Work request:
Convert the text from the line containing "At which label" through the end of the rows into a JSON list of strings, one string per line and with blank lines omitted. Leave the pictures out of the answer.
[Supplied data]
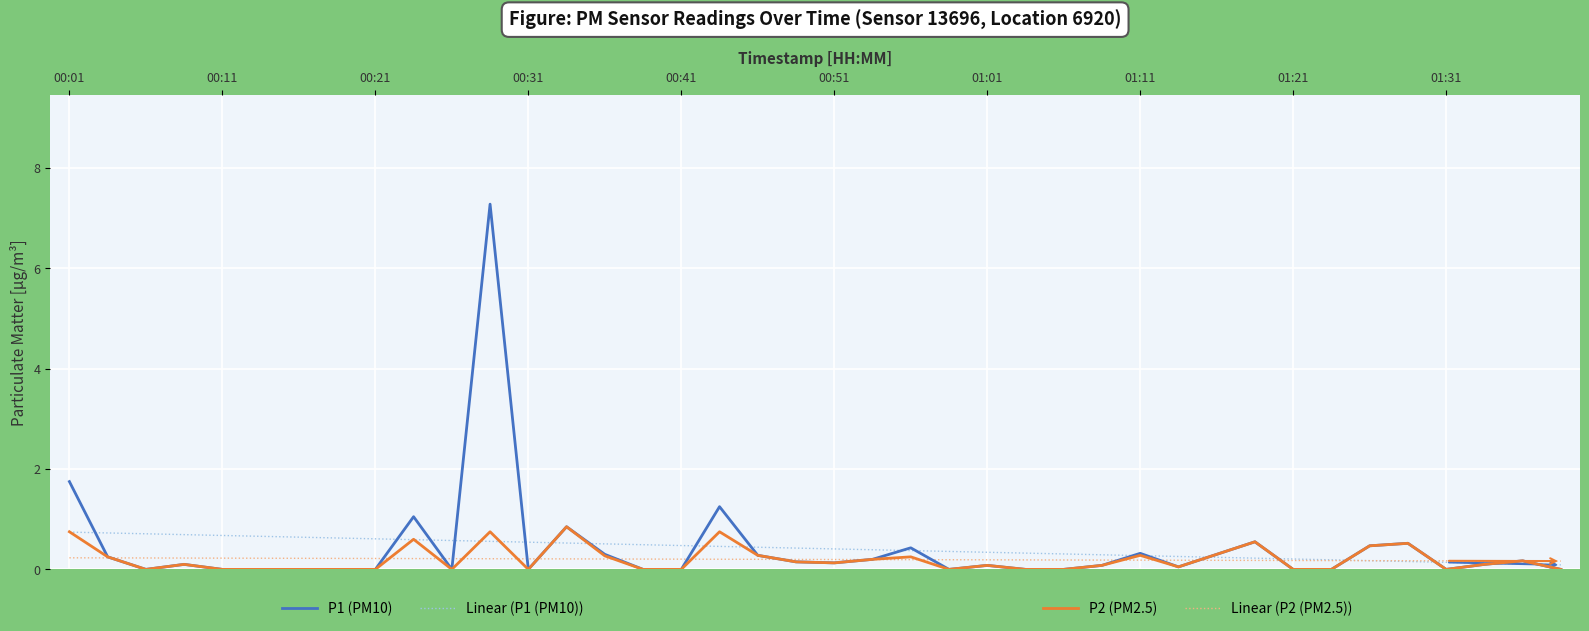

What is the maximum value shown in the chart?

7.3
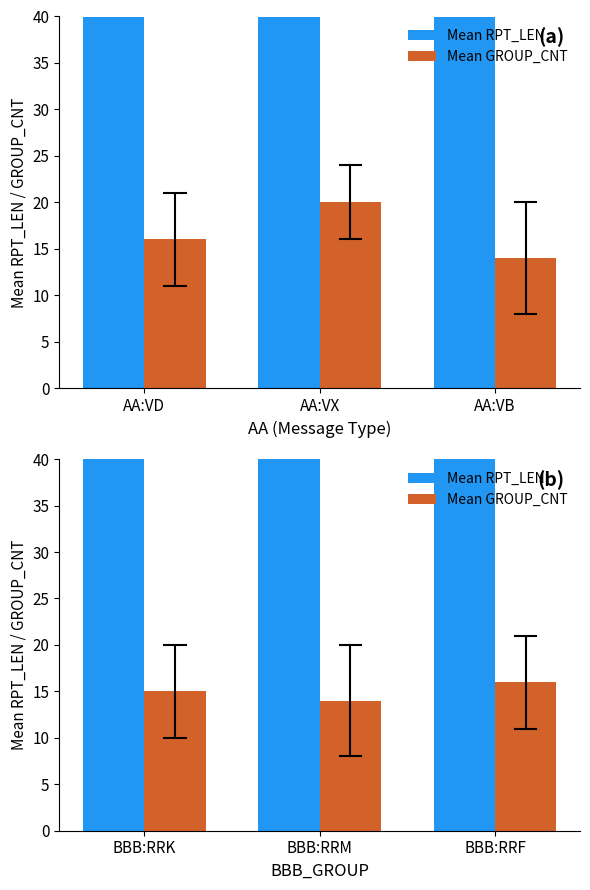

What is the maximum value shown in the chart?

107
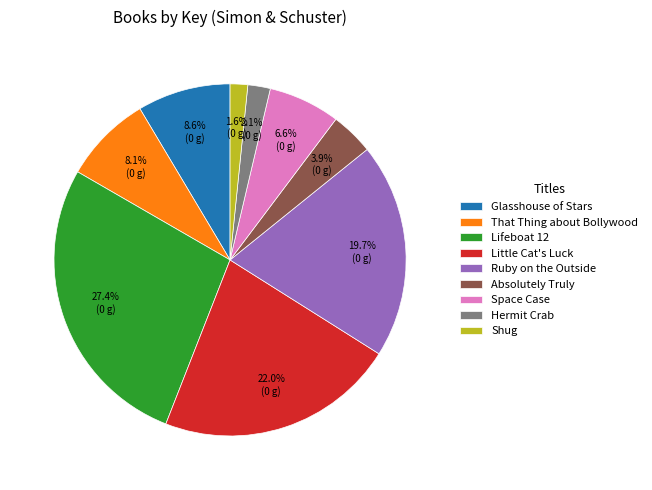

What is the total percentage of Little Cat's Luck and Hermit Crab?

24.1%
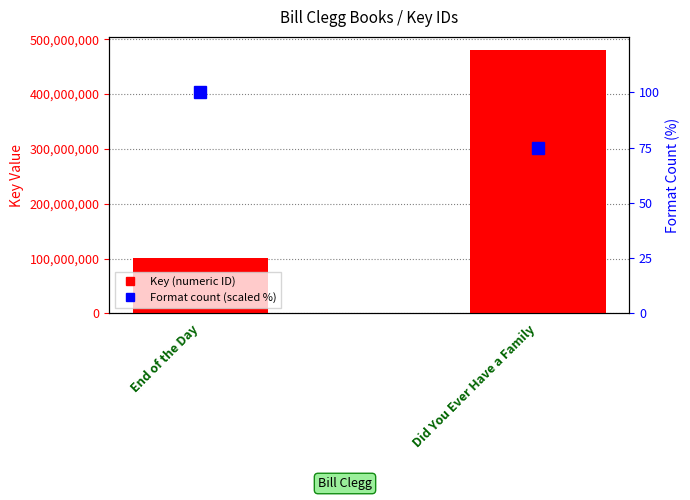

At which label is Format count (scaled %) closest to 87?

Did You Ever Have a Family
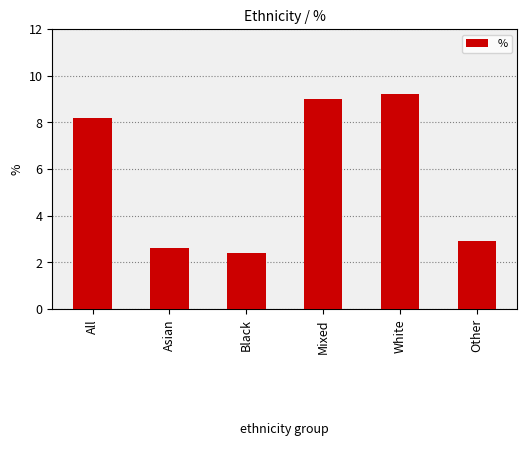

Is it true that the value at Black is 0.8?

False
[/Supplied data]
Exercise result:
[
  "At which label is Format count (scaled %) closest to 87?",
  "Did You Ever Have a Family",
  "Is it true that the value at Black is 0.8?",
  "False"
]